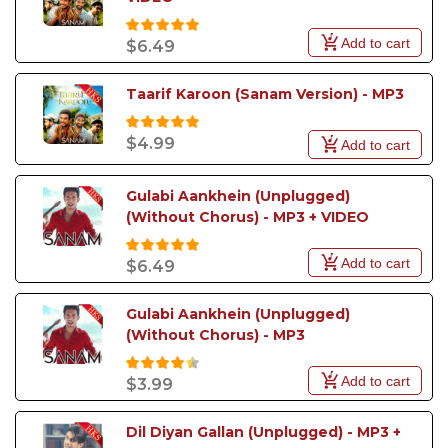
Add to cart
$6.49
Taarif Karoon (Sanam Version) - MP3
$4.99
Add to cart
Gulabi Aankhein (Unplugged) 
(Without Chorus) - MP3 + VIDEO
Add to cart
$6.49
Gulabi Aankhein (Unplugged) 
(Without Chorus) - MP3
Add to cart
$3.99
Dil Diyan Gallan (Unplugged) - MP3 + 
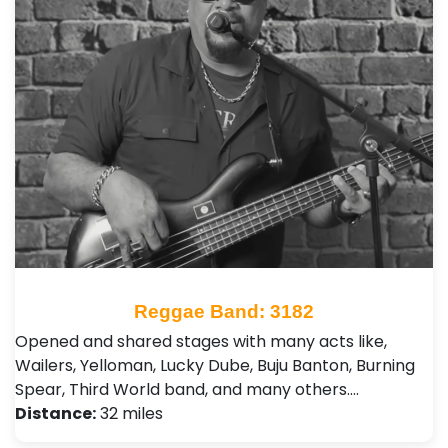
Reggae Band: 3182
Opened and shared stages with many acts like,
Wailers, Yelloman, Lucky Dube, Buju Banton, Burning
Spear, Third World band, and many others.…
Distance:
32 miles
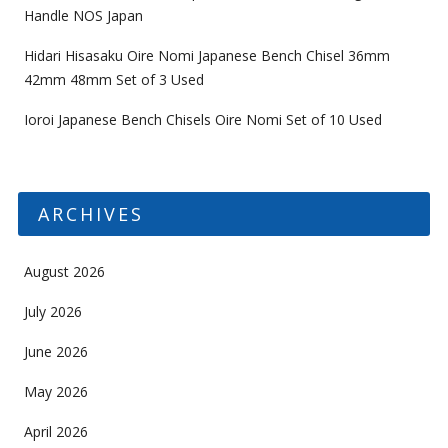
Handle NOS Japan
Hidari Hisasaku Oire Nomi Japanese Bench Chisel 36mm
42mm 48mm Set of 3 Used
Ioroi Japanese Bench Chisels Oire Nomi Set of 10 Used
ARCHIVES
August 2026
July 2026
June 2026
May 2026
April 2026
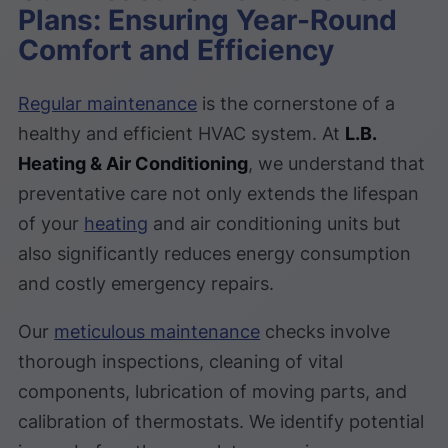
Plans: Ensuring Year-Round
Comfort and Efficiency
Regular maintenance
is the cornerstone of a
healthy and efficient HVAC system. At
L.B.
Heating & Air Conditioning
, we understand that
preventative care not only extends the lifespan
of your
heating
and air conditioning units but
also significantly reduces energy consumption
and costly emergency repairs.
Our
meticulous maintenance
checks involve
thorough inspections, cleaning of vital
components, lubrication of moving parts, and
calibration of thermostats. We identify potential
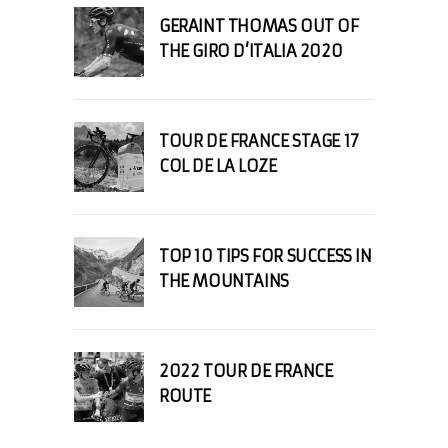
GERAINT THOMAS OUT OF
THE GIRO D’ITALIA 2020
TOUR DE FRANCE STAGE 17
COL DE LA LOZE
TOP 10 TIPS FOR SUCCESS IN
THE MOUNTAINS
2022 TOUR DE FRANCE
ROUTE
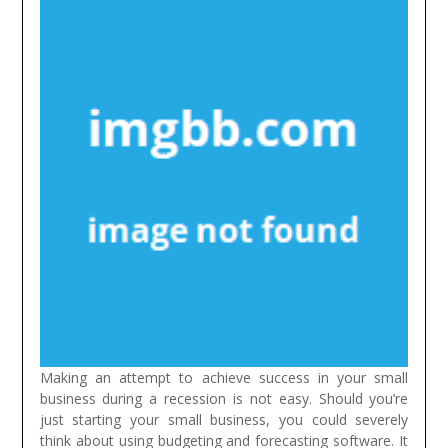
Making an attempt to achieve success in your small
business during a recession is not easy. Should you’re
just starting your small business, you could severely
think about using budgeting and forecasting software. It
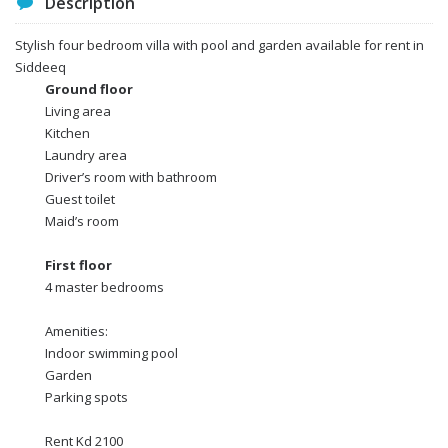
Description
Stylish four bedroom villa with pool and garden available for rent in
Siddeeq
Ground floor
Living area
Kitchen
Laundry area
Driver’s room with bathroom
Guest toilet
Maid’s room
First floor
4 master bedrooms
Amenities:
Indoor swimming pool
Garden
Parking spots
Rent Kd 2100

———

* [Problem statement]: Replace "Add to cart" with "Buy now" in the listing lines from the start through the line containing "Dil Diyan Gallan (Unplugged) - MP3 +", both ends included, keeping everything else the same. Give only those lines, and leave out the pictures.

* [Solution to this task]:
Buy now
$6.49
Taarif Karoon (Sanam Version) - MP3
$4.99
Buy now
Gulabi Aankhein (Unplugged) 
(Without Chorus) - MP3 + VIDEO
Buy now
$6.49
Gulabi Aankhein (Unplugged) 
(Without Chorus) - MP3
Buy now
$3.99
Dil Diyan Gallan (Unplugged) - MP3 + 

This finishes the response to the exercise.